TLS is at its heart a protocol for establishing a secure stream between 2 public keys. The whole X509 "certificate chain" stuff is an entirely separate concern from that, at a different protocol layer, to link the public keys to whatever "real world" identities you care about. Exposing peer public key is not a "half-baked point solution", it is the cleanest possible interface you can expose to cleanly separate the "secure stream protocol" from the "identity protocol". TLS does not have to be used with X509, and the interface I proposed is the cleanest way of doing that.

vdukhovni commented 6 years ago

That's not what I said, what's more clean is not returning ad-hoc fragments of the peer's chain that satisfy just one use-case.

The issue here is that in order to retain the chain information it has to be saved for the life of the TLS connection, which on a busy system with lots of connections carries a cost.

A closure around an IORef lets you capture the data if you want it. Those who don't want it, don't pay the price. It seems like a fair trade-off to me.

It is trivial to write:

saveKey :: IORef (Maybe PublicKey)
        -> CertificateStore
        -> ValidationCache
        -> ServiceID
        -> CertificateChain
        -> IO [FailedReason]
saveKey keyref _ _ _ (CertificateChain certs) = do
  case certs of
    []     -> writeIORef keyref Nothing -- anonDH or anonECDH?
    cert:_ -> writeIORef keyref $ Just $ certPubKey cert
  return [] -- Always succeed
...
   keyref = newIORef Nothing
   onServerCertificate = saveKey keyref
   -- do handshake, then:
   key <- readIORef keyref

[ Note, the content of keyref will be Nothing with either session resumption (when no certificates are exchanged, and the callback is not made) or when (if enabled at both ends) an anonymous DH/ECDH ciphersuite is selected. (Anonymous ciphersuites are gone from TLS 1.3). ]

infinity0 commented 6 years ago

I understand my use case is not a common use-case, but I am arguing that it is a natural one because it is at the point-of-separation between TLS and X509:

TLS as a cryptographic protocol only cares about the peer pubkeys, that I am suggesting should be exposed.
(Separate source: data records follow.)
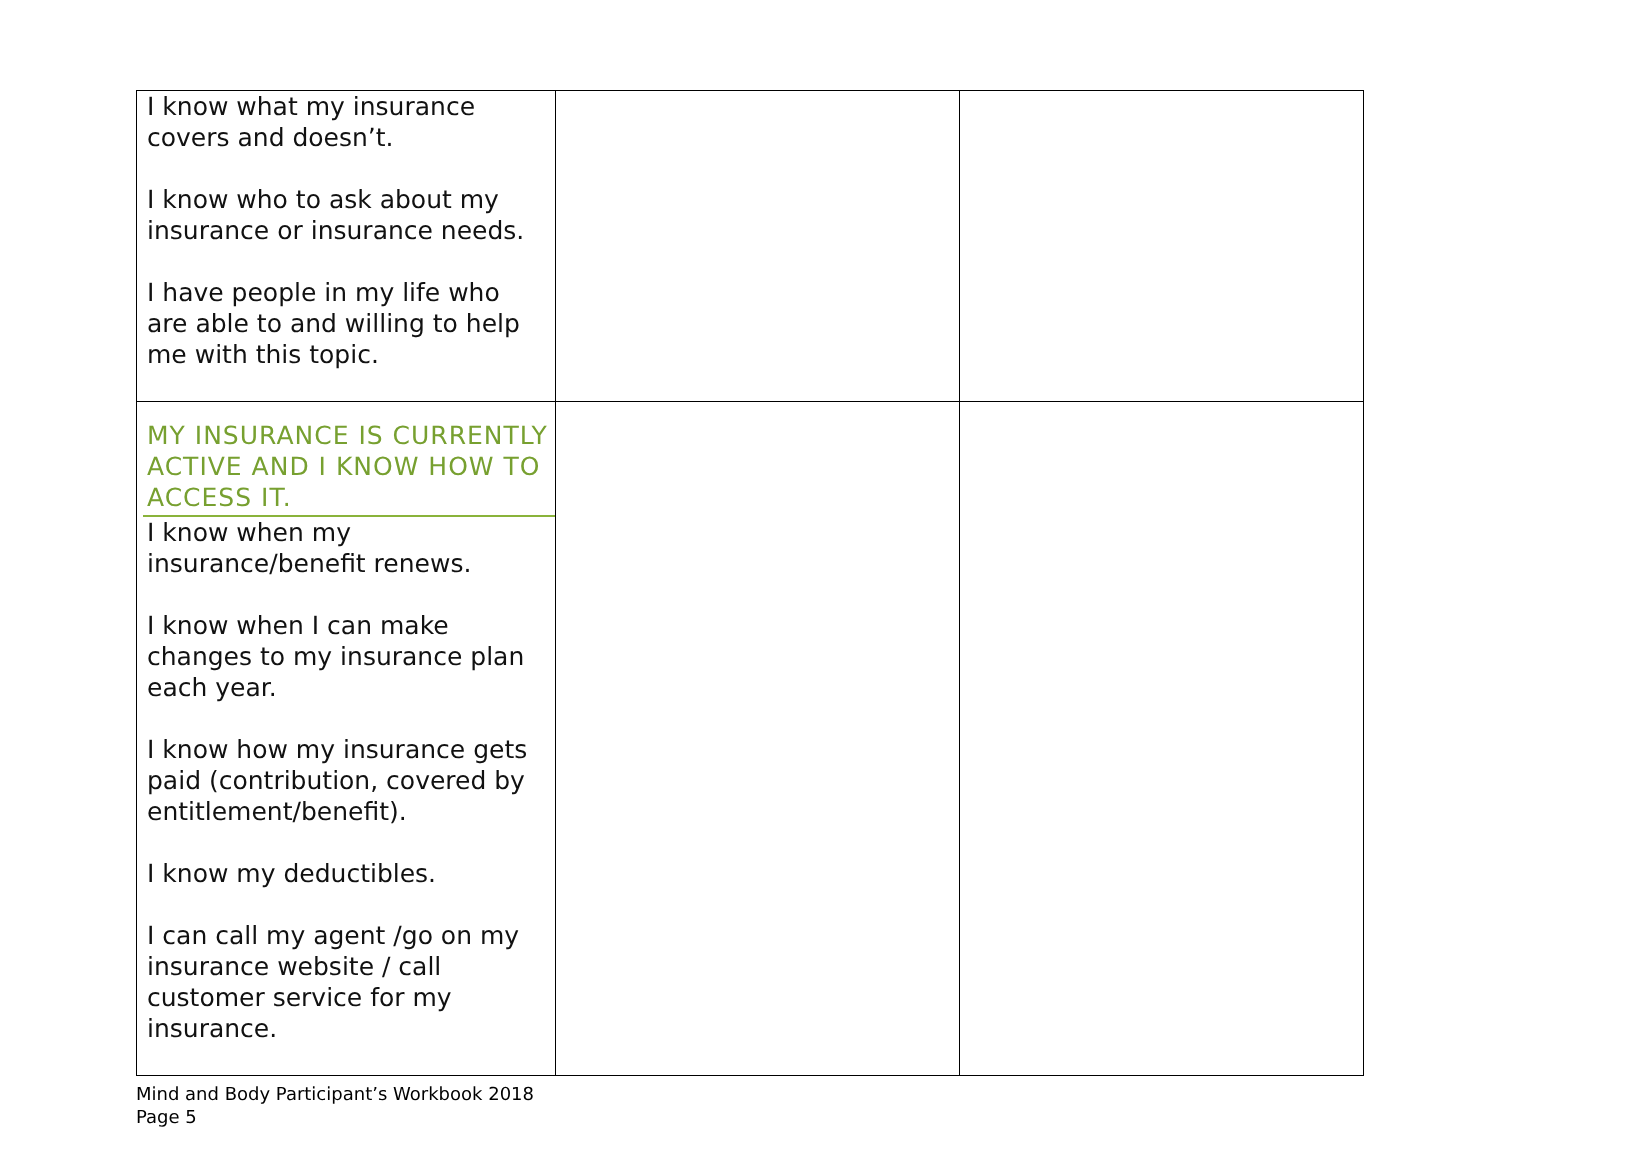| I know what my insurance covers and doesn’t. I know who to ask about my insurance or insurance needs. I have people in my life who are able to and willing to help me with this topic. | | |
| MY INSURANCE IS CURRENTLY ACTIVE AND I KNOW HOW TO ACCESS IT. I know when my insurance/benefit renews. I know when I can make changes to my insurance plan each year. I know how my insurance gets paid (contribution, covered by entitlement/benefit). I know my deductibles. I can call my agent /go on my insurance website / call customer service for my insurance. | | |
Mind and Body Participant’s Workbook 2018
Page 5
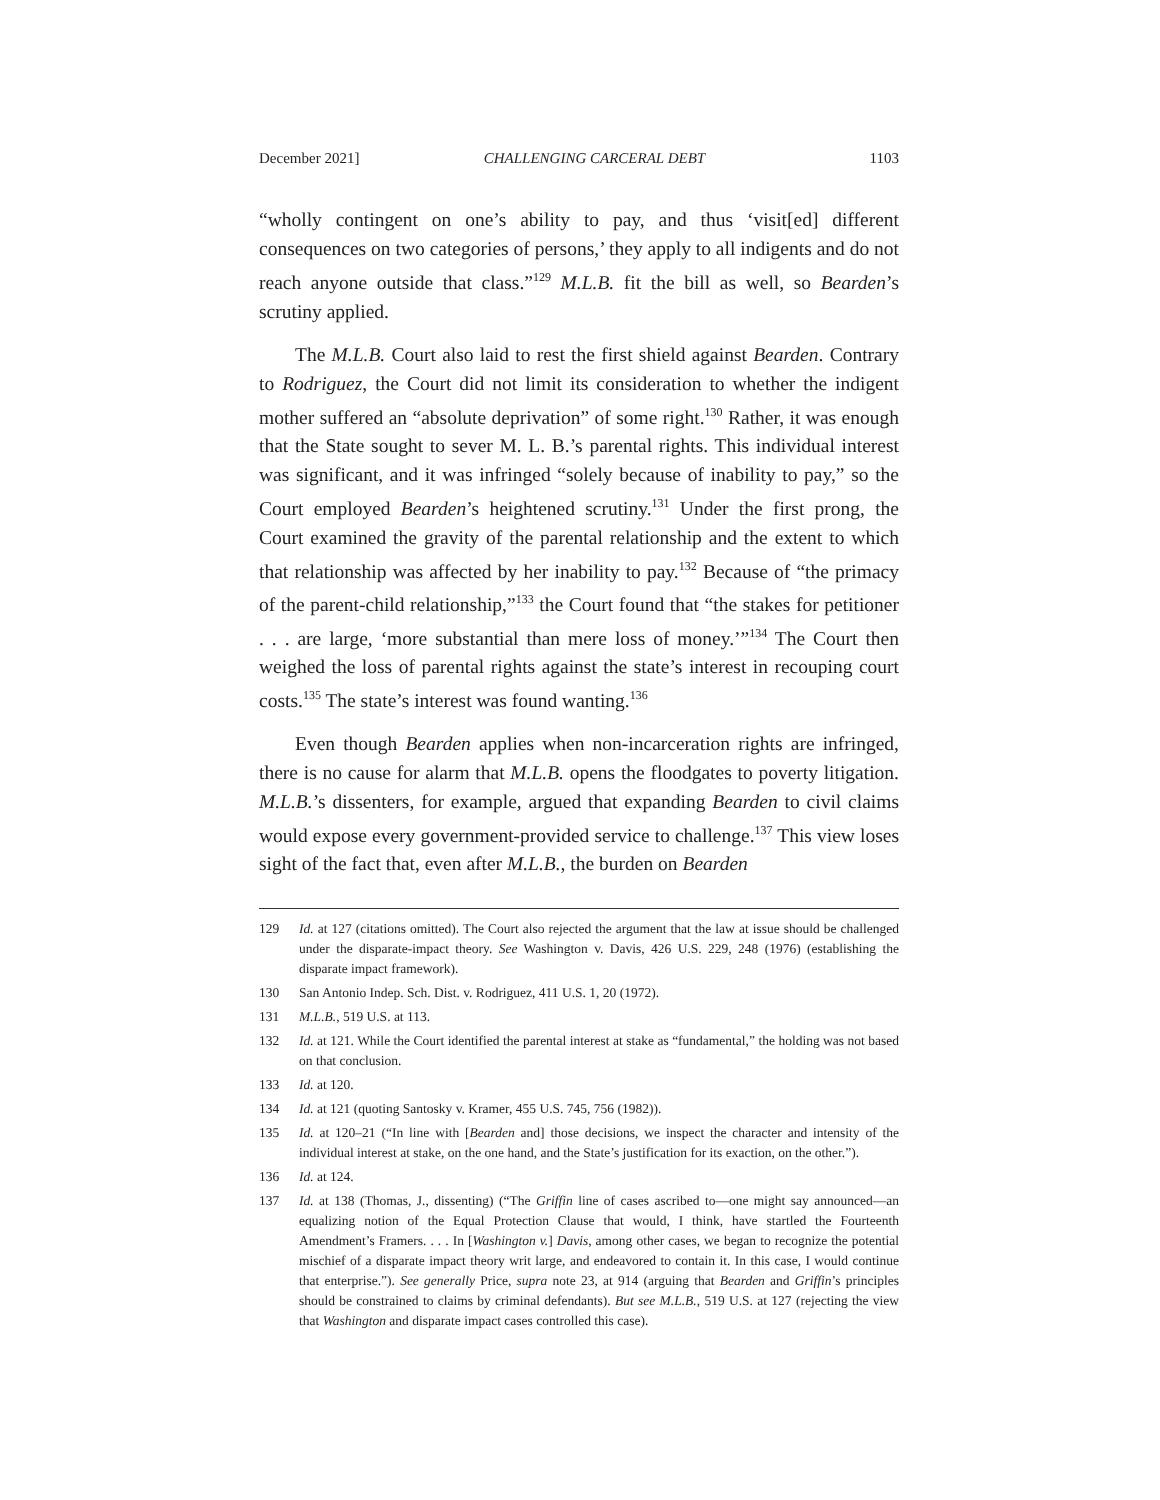December 2021] CHALLENGING CARCERAL DEBT 1103
“wholly contingent on one’s ability to pay, and thus ‘visit[ed] different consequences on two categories of persons,’ they apply to all indigents and do not reach anyone outside that class.”<sup>129</sup> M.L.B. fit the bill as well, so Bearden’s scrutiny applied.
The M.L.B. Court also laid to rest the first shield against Bearden. Contrary to Rodriguez, the Court did not limit its consideration to whether the indigent mother suffered an “absolute deprivation” of some right.<sup>130</sup> Rather, it was enough that the State sought to sever M. L. B.’s parental rights. This individual interest was significant, and it was infringed “solely because of inability to pay,” so the Court employed Bearden’s heightened scrutiny.<sup>131</sup> Under the first prong, the Court examined the gravity of the parental relationship and the extent to which that relationship was affected by her inability to pay.<sup>132</sup> Because of “the primacy of the parent-child relationship,”<sup>133</sup> the Court found that “the stakes for petitioner . . . are large, ‘more substantial than mere loss of money.’”<sup>134</sup> The Court then weighed the loss of parental rights against the state’s interest in recouping court costs.<sup>135</sup> The state’s interest was found wanting.<sup>136</sup>
Even though Bearden applies when non-incarceration rights are infringed, there is no cause for alarm that M.L.B. opens the floodgates to poverty litigation. M.L.B.’s dissenters, for example, argued that expanding Bearden to civil claims would expose every government-provided service to challenge.<sup>137</sup> This view loses sight of the fact that, even after M.L.B., the burden on Bearden
129 Id. at 127 (citations omitted). The Court also rejected the argument that the law at issue should be challenged under the disparate-impact theory. See Washington v. Davis, 426 U.S. 229, 248 (1976) (establishing the disparate impact framework).
130 San Antonio Indep. Sch. Dist. v. Rodriguez, 411 U.S. 1, 20 (1972).
131 M.L.B., 519 U.S. at 113.
132 Id. at 121. While the Court identified the parental interest at stake as “fundamental,” the holding was not based on that conclusion.
133 Id. at 120.
134 Id. at 121 (quoting Santosky v. Kramer, 455 U.S. 745, 756 (1982)).
135 Id. at 120–21 (“In line with [Bearden and] those decisions, we inspect the character and intensity of the individual interest at stake, on the one hand, and the State’s justification for its exaction, on the other.”).
136 Id. at 124.
137 Id. at 138 (Thomas, J., dissenting) (“The Griffin line of cases ascribed to—one might say announced—an equalizing notion of the Equal Protection Clause that would, I think, have startled the Fourteenth Amendment’s Framers. . . . In [Washington v.] Davis, among other cases, we began to recognize the potential mischief of a disparate impact theory writ large, and endeavored to contain it. In this case, I would continue that enterprise.”). See generally Price, supra note 23, at 914 (arguing that Bearden and Griffin’s principles should be constrained to claims by criminal defendants). But see M.L.B., 519 U.S. at 127 (rejecting the view that Washington and disparate impact cases controlled this case).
It does not need to know anything above the peer certificates in order to operate (certificate authorities, certificate expiry dates, etc)

Likewise, X509 as an identity verification protocol only cares about the peer pubkeys. In order for it to do its work, it does not need to know anything relating to TLS (cipher suites, handshakes, heartbeats, etc).

Therefore it would be beneficial to expose what I am suggesting in the API because it is one of the most general and cleanest ways you can make the protocol composable with other protocols.